Рука Чесвика поднялась вверх. Несколько ребят оглядываются, чтобы посмотреть, найдутся ли еще дураки. Макмерфи не может в это поверить.
— Да перестаньте же, что за ерунда. Я полагал, что вы, ребята, можете голосовать и влиять на распорядок и все такое. Разве это не так, док?
Доктор кивает, не поднимая глаз.
— Ну и хорошо. Итак, кто хочет смотреть игры?
Чесвик поднимает руку еще выше и оглядывается. Скэнлон качает головой, потом тоже поднимает руку, упершись локтем в ручку кресла. Больше никто не двинулся. Макмерфи поражен.
— Если с этим вопросом покончено, — произносит сестра, — нам, вероятно, следует продолжить наше собрание.
— Да, — произносит он, усаживается в кресло, опустив голову, — козырек кепки почти касается груди. — Да, вероятно, нам следует продолжить это сраное собрание.
— Да, — отзывается Чесвик, строго оглядывая всех, и усаживается на место, — да, продолжим наше благословенное Богом собрание. — Он сдержанно кивает, опускает подбородок на грудь и хмурится. Он польщен тем, что сидит рядом с Макмерфи, и чувствует себя от этого очень смелым. В первый раз за все время Чесвик проиграл не один.

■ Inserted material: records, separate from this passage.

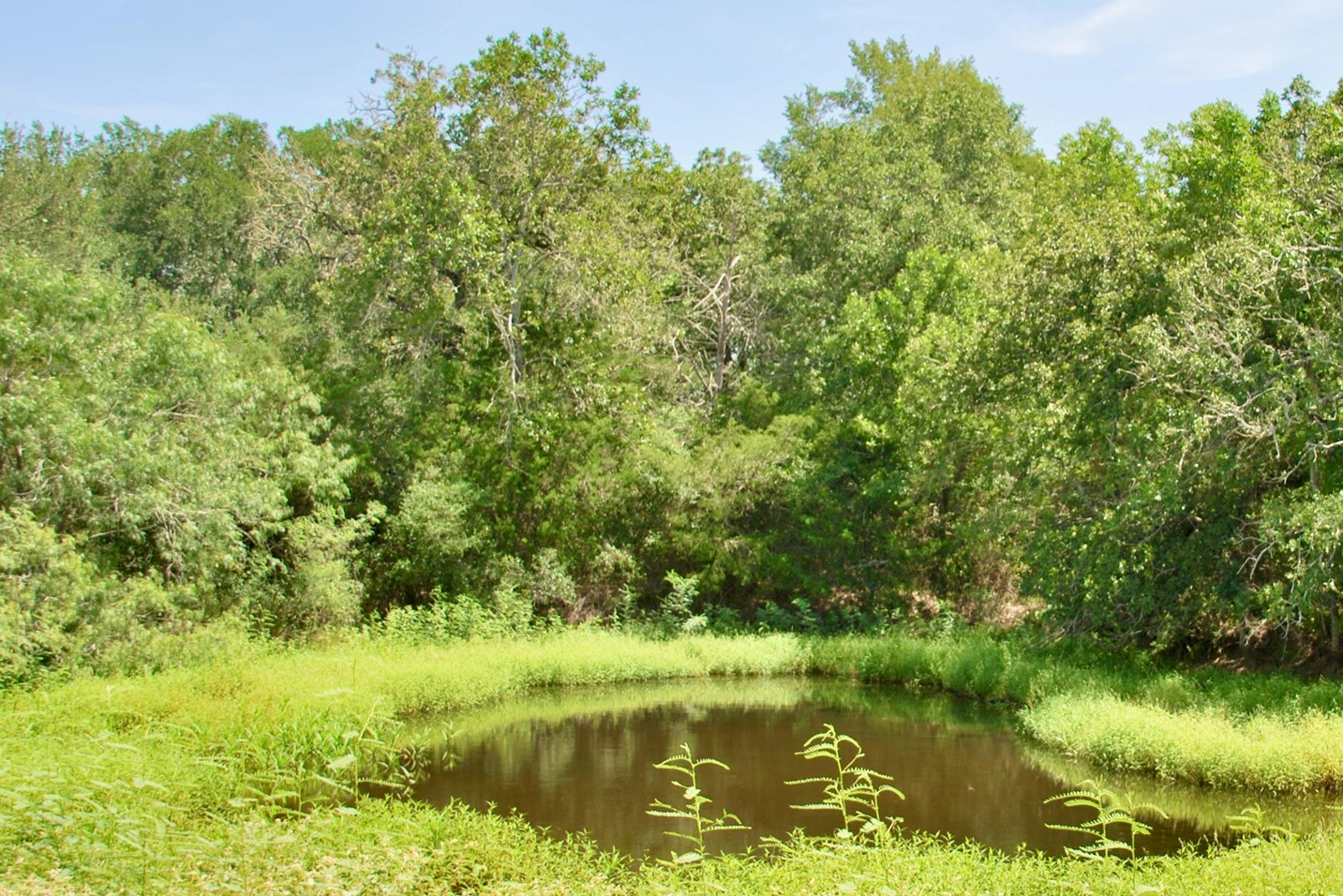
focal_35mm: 57
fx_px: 2118
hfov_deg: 34.4
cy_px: 401
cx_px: 1007
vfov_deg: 23.9
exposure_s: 1/200
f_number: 7.1
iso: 100
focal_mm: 25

После собрания Макмерфи ни с кем не разговаривает: они все ему противны. Подходит Билли Биббит.
— Некоторые из нас п-п-пробыли здесь лет п-п-пять, Рэндл, — говорит Билли. Он теребит свернутый в трубочку журнал, на руках видны ожоги от сигарет. — И некоторые из нас п-п-про-будут здесь еще д-долго и после того, как вы уйд-д-дете, как закончится этот чемпионат. И… разве вы не понимаете… — Он отбросил в сторону журнал и отошел. — О! Какой смысл даже пытаться.